O jovem pároco local, ordenado há pouco menos de um ano atrás, aponta para as paredes da igreja. “Elas tiveram de ser quase que completamente demolidas. Conseguimos reconstruí-las graças à ajuda de organizações como a ACN, mas ainda não temos bancos, por exemplo. As pessoas rezam sentadas em mesas da velha escola”, esclarece Padre Teum Fitwi, enquanto pede mais ajuda. As pessoas que vivem aqui continuam a sentir os efeitos da guerra e mal conseguem sobreviver. Frequentemente há secas nessa região. As pessoas em geral criam cabras ou colhem mel das abelhas das montanhas. O solo é arenoso e rochoso. Sem chuva, as colheitas são escassas e as pessoas e os animais passam fome.
Desafios na pastoral
“Esses desafios incentivam os jovens a abandonar a escola e a emigrar; ou a fugir para onde puderem”, explica Padre Hagos Debesay com tristeza, enquanto ele tenta descobrir como reverter a situação para que os jovens fiquem ali. Em sua opinião, a resposta está no acesso à educação e ao trabalho de boa qualidade, bem como no trabalho dos padres de conscientizar os jovens sobre os riscos associados à emigração;. Este é um desafio contínuo enfrentado pelos jovens sacerdotes que trabalham na região, que sofrem igualmente da pobreza e da solidão.

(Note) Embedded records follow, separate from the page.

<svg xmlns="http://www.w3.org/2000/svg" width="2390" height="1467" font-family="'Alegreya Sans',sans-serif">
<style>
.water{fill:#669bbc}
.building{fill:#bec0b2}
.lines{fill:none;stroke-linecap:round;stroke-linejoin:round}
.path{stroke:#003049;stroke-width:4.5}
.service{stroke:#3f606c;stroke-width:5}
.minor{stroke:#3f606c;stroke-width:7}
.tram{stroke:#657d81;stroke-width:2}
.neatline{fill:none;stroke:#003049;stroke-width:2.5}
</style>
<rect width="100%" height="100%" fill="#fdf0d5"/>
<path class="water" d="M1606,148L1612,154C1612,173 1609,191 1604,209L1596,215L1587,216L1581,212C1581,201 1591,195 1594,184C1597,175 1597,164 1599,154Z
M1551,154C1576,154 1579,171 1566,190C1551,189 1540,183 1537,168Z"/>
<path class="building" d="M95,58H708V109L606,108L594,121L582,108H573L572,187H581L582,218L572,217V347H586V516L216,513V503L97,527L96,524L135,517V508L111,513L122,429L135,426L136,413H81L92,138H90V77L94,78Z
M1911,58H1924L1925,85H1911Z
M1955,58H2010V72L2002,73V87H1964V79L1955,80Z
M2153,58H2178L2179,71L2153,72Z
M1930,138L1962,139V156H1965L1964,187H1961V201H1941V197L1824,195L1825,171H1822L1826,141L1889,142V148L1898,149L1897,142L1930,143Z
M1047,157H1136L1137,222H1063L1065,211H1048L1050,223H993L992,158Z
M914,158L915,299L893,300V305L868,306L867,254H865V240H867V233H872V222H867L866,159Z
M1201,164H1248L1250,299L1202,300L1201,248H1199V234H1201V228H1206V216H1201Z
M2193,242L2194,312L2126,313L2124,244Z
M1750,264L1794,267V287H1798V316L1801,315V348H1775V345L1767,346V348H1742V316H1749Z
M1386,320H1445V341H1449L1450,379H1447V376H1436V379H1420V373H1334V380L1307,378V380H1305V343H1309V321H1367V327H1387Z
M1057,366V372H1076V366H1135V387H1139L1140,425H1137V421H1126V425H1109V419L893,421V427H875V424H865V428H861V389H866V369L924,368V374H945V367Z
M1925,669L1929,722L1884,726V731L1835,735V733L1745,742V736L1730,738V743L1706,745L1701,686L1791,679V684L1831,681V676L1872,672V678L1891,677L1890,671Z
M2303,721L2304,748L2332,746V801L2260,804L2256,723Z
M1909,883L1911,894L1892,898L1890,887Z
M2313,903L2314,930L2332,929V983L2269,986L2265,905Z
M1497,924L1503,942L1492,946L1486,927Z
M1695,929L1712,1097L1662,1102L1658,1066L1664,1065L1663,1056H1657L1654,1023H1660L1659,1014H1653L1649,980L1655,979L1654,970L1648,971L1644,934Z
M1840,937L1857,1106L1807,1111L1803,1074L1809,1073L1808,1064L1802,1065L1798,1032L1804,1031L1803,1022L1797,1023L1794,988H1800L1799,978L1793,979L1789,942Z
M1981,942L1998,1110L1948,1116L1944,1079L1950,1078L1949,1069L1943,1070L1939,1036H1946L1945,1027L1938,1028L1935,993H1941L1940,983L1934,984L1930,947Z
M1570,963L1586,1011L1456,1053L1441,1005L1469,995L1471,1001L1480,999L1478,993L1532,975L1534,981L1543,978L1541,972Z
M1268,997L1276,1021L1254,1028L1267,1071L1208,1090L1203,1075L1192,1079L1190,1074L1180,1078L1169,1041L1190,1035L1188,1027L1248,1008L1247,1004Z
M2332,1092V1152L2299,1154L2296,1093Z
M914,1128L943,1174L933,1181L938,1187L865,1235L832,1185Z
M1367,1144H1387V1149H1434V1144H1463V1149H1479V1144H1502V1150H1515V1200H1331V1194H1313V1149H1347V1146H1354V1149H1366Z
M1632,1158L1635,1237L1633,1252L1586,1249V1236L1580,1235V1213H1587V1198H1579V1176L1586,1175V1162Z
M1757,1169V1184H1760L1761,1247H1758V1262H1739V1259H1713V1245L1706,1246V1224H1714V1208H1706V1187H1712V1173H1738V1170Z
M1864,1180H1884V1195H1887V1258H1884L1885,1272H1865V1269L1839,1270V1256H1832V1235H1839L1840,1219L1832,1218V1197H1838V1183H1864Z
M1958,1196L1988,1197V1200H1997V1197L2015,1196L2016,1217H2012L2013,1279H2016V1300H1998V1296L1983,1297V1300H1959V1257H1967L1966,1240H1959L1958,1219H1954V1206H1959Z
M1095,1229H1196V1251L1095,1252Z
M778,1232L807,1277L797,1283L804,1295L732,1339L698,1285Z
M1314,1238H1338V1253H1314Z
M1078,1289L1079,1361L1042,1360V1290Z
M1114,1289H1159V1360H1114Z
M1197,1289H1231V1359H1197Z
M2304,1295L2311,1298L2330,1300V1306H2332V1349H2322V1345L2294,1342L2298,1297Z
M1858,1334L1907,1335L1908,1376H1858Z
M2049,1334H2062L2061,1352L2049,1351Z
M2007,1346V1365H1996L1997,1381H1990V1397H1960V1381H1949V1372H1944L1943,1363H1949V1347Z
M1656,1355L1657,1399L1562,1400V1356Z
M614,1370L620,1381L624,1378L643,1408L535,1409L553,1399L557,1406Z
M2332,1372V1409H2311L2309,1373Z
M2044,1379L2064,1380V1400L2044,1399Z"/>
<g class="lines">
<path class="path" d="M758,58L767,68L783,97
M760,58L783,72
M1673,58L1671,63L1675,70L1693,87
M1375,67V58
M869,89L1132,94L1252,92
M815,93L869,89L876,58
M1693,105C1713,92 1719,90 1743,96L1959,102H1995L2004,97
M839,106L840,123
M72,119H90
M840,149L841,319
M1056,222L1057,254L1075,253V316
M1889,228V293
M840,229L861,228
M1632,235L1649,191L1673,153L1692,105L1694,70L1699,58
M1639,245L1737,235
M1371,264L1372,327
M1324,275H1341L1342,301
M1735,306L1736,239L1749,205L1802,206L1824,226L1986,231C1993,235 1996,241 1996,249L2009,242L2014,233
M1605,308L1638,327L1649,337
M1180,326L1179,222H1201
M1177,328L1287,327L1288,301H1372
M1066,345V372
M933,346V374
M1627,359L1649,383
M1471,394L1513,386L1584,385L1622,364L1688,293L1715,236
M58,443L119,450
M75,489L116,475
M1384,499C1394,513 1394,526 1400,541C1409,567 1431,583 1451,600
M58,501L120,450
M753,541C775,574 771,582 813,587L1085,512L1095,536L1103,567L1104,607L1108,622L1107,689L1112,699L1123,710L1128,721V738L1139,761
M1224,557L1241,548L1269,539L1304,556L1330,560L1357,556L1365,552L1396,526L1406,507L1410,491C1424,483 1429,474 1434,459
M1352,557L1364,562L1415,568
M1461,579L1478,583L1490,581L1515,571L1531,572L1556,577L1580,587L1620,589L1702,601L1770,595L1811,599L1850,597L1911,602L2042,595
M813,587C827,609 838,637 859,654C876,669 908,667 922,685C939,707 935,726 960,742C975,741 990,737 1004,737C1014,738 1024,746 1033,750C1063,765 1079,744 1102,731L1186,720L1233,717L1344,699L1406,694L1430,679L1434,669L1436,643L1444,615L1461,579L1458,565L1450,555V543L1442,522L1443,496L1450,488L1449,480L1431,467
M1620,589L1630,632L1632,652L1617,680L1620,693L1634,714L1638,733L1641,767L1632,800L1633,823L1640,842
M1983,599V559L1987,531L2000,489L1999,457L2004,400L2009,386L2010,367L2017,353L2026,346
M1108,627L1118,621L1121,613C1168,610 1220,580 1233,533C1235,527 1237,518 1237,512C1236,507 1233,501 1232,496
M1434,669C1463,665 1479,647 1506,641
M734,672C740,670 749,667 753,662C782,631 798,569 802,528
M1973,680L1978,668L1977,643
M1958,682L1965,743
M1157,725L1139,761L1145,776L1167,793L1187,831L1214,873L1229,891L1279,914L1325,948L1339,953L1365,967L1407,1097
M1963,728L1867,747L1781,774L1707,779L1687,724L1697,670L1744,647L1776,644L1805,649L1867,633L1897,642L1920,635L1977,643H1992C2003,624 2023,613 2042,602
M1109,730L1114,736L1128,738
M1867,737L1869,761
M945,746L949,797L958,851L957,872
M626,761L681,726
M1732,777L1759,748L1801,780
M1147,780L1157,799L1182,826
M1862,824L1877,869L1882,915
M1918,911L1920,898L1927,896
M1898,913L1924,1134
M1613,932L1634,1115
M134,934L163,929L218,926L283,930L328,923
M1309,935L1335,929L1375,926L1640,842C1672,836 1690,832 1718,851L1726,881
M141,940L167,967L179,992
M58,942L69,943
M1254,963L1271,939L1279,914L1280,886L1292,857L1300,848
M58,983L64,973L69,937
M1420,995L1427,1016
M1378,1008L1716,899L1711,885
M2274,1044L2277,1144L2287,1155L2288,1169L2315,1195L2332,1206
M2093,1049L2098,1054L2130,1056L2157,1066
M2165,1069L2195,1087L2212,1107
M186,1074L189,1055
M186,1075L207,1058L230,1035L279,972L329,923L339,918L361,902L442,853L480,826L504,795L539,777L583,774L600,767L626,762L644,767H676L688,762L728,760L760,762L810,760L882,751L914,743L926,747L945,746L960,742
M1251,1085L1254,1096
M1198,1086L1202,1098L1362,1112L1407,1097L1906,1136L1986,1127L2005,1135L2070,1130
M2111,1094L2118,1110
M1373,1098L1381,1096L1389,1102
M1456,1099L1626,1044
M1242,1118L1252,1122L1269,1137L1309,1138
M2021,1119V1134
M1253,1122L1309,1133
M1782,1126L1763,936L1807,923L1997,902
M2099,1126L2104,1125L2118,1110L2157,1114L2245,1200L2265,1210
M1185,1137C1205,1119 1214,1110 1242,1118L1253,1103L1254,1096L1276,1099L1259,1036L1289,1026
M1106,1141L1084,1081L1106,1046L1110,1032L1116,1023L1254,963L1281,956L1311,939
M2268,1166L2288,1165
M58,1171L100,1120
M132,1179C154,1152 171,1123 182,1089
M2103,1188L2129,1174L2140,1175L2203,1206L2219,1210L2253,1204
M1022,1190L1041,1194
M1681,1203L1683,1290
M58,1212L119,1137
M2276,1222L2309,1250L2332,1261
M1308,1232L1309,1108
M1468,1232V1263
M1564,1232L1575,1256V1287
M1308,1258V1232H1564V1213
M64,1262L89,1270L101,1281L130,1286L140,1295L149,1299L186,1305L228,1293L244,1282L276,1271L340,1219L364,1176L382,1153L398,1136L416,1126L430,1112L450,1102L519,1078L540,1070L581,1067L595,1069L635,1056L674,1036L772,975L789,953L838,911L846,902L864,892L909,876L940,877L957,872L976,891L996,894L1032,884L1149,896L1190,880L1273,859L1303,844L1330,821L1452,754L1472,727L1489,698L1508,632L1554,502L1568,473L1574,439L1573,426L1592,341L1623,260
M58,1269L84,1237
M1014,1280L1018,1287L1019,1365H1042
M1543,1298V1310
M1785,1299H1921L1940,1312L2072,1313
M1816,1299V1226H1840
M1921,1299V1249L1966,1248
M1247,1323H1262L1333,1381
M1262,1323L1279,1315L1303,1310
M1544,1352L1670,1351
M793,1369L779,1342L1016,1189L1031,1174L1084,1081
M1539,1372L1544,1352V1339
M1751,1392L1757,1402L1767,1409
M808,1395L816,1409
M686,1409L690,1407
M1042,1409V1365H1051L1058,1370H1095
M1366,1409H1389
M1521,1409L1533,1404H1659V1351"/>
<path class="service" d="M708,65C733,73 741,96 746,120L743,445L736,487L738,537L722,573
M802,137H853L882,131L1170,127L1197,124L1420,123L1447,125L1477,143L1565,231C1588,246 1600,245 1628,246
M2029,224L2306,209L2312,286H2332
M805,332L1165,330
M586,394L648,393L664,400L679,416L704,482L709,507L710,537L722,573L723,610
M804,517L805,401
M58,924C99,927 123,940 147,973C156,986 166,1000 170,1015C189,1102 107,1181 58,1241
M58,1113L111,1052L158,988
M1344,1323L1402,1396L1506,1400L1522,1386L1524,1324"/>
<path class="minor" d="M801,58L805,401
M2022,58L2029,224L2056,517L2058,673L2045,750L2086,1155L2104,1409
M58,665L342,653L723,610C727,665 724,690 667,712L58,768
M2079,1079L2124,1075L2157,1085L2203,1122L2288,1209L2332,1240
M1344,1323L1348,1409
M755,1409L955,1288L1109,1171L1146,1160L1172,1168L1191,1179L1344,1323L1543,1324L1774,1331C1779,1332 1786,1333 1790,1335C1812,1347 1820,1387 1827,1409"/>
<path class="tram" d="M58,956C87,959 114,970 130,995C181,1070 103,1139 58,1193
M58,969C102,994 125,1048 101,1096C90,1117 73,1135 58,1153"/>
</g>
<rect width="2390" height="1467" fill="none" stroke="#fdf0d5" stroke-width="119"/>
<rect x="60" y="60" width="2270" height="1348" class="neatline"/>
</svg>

As instalações de painéis solares em paróquias distantes são uma maneira de superar essas preocupações. A eletricidade mentém antenas parabólicas e computadores, que dão aos padres melhor acesso ao mundo exterior, incluindo o contato com os outros padres, como também com a Igreja em geral, por meio das suas mensagens e ensinamentos. Não se trata apenas do acesso às tecnologias mais recentes, mas algo que mantém os padres atualizados e facilita o contato deles com os jovens. Tão conectividade é uma tradição ali. A pequena aldeia de Alitena possui uma das primeiras escolas modernas da Etiópia e uma das mais antigas bibliotecas com livros em várias línguas.
Ajuda para os padres chegarem até o povo
Embora muitos anos tenham se passado, viajar a pé continua o mais comum. O transporte é mais um desafio para os jovens sacerdotes das cinco paróquias da região. O Pe. Teum Fitwi diz que chegar ao centro da eparquia em Adigrad inclui uma caminhada de três horas descendo a montanha para pegar um ônibus. O trajeto para retornar é ainda pior. Um carro doado à diocese ACN atende às maiores necessidades de transporte; enquanto que os burros ajudam na vida quotidiana deles, como nas visitas aos pacientes. Estes animais fazem parte do chamado “projeto burro”, também iniciado pela ACN. Algumas aldeias ficam a uns 8-10 km de distância umas das outras. Os burros carregam o vinho, as óstias e todos os outros objetos litúrgicos necessários para celebrar a Eucaristia.
Independentemente da guerra, seca, das migrações, os padres não abandonam as pessoas que vivem aqui. No entanto, eles precisam de ajuda para permanecer ali, para servir e ajudar as pessoas a sustentarem a fé.